*** Begin section ***
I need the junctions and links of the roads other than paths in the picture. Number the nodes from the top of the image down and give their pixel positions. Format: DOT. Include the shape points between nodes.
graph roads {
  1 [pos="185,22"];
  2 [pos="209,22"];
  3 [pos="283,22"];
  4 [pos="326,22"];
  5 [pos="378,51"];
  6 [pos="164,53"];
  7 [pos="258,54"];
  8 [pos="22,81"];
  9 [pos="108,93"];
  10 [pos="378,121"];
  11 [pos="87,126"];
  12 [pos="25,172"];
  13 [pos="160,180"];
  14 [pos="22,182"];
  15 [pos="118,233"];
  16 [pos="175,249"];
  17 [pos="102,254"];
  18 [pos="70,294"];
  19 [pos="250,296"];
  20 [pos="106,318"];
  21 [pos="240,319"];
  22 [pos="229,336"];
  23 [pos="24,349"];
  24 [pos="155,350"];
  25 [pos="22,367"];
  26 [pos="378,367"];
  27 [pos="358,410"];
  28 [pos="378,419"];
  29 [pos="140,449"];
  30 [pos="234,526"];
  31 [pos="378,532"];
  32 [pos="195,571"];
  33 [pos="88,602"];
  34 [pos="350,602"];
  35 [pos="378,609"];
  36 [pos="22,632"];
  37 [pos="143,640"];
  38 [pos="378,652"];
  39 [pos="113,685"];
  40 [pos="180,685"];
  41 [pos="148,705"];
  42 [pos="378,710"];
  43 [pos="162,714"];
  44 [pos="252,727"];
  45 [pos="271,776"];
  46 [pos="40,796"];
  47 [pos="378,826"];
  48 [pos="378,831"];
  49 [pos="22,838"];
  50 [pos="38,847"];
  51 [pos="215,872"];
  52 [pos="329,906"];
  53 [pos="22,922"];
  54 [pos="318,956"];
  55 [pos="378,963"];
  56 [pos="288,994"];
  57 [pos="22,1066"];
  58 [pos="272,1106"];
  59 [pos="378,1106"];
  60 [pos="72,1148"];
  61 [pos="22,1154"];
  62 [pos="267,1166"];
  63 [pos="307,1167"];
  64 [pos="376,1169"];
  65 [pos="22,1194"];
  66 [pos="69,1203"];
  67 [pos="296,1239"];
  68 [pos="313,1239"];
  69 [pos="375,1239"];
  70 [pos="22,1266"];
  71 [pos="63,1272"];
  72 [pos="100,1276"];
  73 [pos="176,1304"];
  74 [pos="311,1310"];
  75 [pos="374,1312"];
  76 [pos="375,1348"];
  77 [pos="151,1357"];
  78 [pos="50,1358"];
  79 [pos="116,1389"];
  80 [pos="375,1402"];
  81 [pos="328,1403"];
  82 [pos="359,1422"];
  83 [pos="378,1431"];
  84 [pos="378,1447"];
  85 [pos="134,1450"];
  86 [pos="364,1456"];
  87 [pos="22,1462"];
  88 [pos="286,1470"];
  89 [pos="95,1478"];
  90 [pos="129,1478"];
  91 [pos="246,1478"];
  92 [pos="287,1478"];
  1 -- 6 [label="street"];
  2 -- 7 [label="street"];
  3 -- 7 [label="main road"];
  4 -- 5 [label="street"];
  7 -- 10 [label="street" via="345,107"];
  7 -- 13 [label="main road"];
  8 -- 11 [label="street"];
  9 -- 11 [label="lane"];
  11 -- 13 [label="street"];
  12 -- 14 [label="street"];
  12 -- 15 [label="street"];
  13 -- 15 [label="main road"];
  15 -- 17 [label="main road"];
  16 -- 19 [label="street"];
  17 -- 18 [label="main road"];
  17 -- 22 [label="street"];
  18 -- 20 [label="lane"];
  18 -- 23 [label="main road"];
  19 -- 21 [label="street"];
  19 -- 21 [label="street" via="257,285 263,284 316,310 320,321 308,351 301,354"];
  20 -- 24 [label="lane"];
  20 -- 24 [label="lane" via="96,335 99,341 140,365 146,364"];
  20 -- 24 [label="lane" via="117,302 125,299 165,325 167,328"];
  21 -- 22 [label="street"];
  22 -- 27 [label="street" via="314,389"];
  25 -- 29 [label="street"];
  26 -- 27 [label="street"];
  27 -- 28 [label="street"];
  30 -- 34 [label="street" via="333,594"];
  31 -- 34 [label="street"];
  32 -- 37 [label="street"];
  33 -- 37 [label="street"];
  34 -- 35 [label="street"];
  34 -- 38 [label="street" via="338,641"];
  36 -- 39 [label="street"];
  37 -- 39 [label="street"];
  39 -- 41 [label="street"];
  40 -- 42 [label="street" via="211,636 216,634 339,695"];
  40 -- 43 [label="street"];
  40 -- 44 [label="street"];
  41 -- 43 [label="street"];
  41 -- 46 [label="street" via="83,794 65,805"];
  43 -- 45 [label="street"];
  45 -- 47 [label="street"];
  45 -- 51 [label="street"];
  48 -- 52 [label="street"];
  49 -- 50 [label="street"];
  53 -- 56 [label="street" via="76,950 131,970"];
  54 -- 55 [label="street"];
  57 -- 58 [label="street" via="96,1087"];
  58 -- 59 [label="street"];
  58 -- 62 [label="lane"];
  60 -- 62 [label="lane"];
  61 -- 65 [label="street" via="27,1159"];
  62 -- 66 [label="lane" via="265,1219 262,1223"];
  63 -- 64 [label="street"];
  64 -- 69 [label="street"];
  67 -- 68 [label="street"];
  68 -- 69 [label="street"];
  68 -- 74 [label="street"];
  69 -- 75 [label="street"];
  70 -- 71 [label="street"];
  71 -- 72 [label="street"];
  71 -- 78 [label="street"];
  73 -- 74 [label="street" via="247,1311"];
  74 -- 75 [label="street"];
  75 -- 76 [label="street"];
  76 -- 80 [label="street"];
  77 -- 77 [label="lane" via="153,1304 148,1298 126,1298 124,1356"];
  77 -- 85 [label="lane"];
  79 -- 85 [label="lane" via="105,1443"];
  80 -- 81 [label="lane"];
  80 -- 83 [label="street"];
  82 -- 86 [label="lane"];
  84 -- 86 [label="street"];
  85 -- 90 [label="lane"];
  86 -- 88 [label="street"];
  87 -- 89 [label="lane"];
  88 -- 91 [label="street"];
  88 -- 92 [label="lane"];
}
*** End section ***
■ **ABOUT THIS EXERCISE**
Your answer must consist of every line in the listing that contains "main".

■ **SOLVED EXERCISE**
  3 -- 7 [label="main road"];
  7 -- 13 [label="main road"];
  13 -- 15 [label="main road"];
  15 -- 17 [label="main road"];
  17 -- 18 [label="main road"];
  18 -- 23 [label="main road"];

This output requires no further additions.